Yes, but x could also be equal to 1, or 5, or 7,524.009, or -14 ...
x = 1
x = 5
x = 7,524.009
x = -14
That x could be ANY number, and since in our modern mathematics we always want to get the same answer for a problem, whoever it is that tries to solve it, then 0 ÷ 0 is undefined, period.
... so what was explained in just one sentence two millennia ago we explain in what looks like an entire treatise. Who has been outwitted by whom???
... but that second matter was a distraction, just to show once again that "there's nothing new under the sun" (also something said a long time ago). Many years ago I had found out that infinitesimal calculus is not a recent idea either. Archimedes's "exhaustion method" anticipated it more than 2 ,000 years ago.
...but going back to what's the main topic here, some people accuse Einstein of stealing other people's ideas, including those of Poincare` ("accent aigu" on the letter e there, not "accent grave", which is somewhat like what my crazy tablet has) and Lorentz (cp. the Lorentz transformation), because he gave no due credit in his famous 1905 research paper on the special or restricted theory of relativity (not "special relativity" because what's special, or general, is the theory, not relativity), but bearing the rather misleading title "On the electrodynamics of moving bodies". He didn't bother to give a list of sources, something all credible papers are expected to have.
... so it turns out that he invented no theories: all he did was appropriate them. Newton was aware of the fact that matter and energy are interchangeable and he expressed it in his own way, thus: "Gross bodies and light are convertible into one another."
Newton, then, slyly grabbed Aristotelian lore and nobody ever told me about it --if I hadn't accidentally happened upon this, I would never have found out-- but then the same thing was done unto him, so the latter cancels out the former and he may now finally R.I.P. in Westminster Abbey.
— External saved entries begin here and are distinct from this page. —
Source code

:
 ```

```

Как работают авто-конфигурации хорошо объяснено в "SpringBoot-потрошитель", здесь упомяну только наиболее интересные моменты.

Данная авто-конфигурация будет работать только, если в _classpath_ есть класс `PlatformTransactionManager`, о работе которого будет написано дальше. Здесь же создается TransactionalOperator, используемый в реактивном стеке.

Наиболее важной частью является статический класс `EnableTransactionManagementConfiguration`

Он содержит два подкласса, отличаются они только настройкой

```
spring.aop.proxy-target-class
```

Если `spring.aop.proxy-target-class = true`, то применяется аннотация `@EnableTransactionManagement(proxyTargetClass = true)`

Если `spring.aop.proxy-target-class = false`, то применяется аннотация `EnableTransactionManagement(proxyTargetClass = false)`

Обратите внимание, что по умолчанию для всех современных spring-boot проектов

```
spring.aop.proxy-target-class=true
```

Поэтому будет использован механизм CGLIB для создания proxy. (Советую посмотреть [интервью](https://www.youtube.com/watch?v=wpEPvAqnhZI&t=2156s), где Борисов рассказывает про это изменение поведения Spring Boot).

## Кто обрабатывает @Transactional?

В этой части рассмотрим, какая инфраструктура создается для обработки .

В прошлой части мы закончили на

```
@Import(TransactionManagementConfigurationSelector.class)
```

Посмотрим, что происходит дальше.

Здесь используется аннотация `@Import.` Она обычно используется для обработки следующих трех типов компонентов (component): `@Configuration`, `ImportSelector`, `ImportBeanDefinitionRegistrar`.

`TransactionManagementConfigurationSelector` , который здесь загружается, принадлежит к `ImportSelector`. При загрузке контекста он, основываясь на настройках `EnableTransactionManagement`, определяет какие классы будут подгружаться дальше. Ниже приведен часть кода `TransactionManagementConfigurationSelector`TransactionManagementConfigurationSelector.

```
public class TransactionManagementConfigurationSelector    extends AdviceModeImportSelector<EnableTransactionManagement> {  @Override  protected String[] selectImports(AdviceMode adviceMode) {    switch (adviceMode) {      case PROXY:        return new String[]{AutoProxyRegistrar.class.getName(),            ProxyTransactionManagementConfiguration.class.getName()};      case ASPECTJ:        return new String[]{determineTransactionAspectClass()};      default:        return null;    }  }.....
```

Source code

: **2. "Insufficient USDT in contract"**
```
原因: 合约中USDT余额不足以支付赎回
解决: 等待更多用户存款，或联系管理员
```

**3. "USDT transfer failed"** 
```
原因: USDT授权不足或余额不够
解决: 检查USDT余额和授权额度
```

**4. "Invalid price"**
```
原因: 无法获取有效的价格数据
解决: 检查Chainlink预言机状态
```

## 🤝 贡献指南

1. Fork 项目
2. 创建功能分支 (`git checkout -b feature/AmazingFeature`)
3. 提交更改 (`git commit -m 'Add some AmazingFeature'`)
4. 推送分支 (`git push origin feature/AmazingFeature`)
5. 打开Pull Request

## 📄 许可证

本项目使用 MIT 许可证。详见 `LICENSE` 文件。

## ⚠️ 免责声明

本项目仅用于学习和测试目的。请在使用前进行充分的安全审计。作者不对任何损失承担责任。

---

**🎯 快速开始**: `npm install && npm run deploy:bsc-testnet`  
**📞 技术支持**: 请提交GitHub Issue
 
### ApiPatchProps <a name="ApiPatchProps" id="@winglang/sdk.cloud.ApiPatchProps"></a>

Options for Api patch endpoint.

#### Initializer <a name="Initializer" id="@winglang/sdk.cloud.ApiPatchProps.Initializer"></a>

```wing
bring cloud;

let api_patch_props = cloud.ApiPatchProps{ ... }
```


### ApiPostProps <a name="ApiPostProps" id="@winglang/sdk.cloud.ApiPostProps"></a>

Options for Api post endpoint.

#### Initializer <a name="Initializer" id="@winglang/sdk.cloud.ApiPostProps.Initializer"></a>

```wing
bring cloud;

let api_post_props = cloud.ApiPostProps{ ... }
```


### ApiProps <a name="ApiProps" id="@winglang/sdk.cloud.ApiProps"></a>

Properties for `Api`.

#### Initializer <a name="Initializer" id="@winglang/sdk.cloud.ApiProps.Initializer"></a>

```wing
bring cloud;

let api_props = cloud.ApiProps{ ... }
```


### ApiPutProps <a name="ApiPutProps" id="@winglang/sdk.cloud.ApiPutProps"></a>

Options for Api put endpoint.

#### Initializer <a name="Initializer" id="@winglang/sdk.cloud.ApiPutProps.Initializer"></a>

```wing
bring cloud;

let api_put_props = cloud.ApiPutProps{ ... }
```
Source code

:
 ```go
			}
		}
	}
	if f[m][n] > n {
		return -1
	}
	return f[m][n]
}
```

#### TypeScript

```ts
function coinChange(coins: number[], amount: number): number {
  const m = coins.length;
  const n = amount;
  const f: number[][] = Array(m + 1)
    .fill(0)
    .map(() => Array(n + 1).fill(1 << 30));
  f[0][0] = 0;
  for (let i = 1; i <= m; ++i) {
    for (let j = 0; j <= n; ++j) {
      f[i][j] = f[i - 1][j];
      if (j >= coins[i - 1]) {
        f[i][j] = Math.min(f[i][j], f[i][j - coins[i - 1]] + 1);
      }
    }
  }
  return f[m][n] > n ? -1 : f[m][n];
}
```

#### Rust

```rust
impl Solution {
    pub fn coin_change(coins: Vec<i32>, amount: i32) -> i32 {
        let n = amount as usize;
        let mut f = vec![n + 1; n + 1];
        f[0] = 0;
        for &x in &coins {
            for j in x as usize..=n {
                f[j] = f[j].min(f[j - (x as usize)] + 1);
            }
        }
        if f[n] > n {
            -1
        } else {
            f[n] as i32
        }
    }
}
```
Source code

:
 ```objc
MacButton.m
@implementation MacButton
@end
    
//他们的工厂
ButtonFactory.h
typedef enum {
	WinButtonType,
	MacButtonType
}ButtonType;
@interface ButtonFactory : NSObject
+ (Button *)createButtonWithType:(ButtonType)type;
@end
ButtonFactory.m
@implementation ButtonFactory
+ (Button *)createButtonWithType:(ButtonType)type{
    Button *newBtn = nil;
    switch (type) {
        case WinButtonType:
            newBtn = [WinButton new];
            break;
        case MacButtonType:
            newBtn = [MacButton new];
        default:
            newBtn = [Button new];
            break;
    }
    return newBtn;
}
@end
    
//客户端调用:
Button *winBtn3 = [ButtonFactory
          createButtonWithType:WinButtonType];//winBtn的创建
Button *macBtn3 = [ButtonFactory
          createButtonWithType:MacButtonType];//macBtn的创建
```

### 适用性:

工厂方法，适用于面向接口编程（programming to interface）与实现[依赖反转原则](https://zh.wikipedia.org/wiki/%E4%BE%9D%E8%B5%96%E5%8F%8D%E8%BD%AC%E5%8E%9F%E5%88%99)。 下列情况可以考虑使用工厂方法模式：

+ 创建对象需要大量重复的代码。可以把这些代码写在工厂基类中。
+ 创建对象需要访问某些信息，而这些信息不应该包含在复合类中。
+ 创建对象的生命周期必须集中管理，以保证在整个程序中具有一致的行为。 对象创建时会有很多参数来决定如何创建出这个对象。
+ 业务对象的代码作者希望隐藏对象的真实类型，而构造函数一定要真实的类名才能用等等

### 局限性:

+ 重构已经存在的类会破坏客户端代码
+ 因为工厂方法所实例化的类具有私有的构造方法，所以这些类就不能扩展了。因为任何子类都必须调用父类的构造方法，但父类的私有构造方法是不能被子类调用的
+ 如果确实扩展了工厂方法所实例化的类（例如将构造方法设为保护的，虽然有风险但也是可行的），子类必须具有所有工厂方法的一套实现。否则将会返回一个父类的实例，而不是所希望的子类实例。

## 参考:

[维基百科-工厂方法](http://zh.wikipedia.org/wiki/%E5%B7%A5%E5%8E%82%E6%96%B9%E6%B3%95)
Even the energy-mass equation was not really his own. At least another three people had had the same idea before 1905: Poincare`, Olinto de Pretto and S. Tolver Preston.
Eventually this case of plagiarism will have to be recognized by the scientific community, and the scandal will be at least as shocking as what I have just found in something written in the 4th century B.C.
Millikan, too, did it. It was his lab helper who suggested that he use oil drops, not water drops, to measure the charge of a single electron, but Millikan never told the world about it, a serious case of scientific dishonesty.
...and it was Lise Meitner, not Otto Hahn, who understood what was happening in his nuclear experiments and had to explain it all to him, but it was he who was given a Nobel Prize for the discovery of nuclear fission. All he had was the hardware. It was she who had the necessary brainpower.
A rover named after Rosalind Elsie Franklin will be sent to Mars, much too late to give the credit she deserved and for which she should have shared a Nobel Prize with Watson and Crick for the discovery of the structure of DNA.
In the Einsteinian fashion, I refuse to mention any sources, because in our time it's all on the Net, and they keep saying to us that what's not there doesn't exist.
All of the above would seem to be out of place at a website on astronomy and astronautics, but no: without the Newtonian laws of motion, rocket science would have been impossible, especially without the third one, the one about action and reaction, and there you also have the complaint about Rosalind Franklin and the device bearing her name that will fly all the way over to another planet.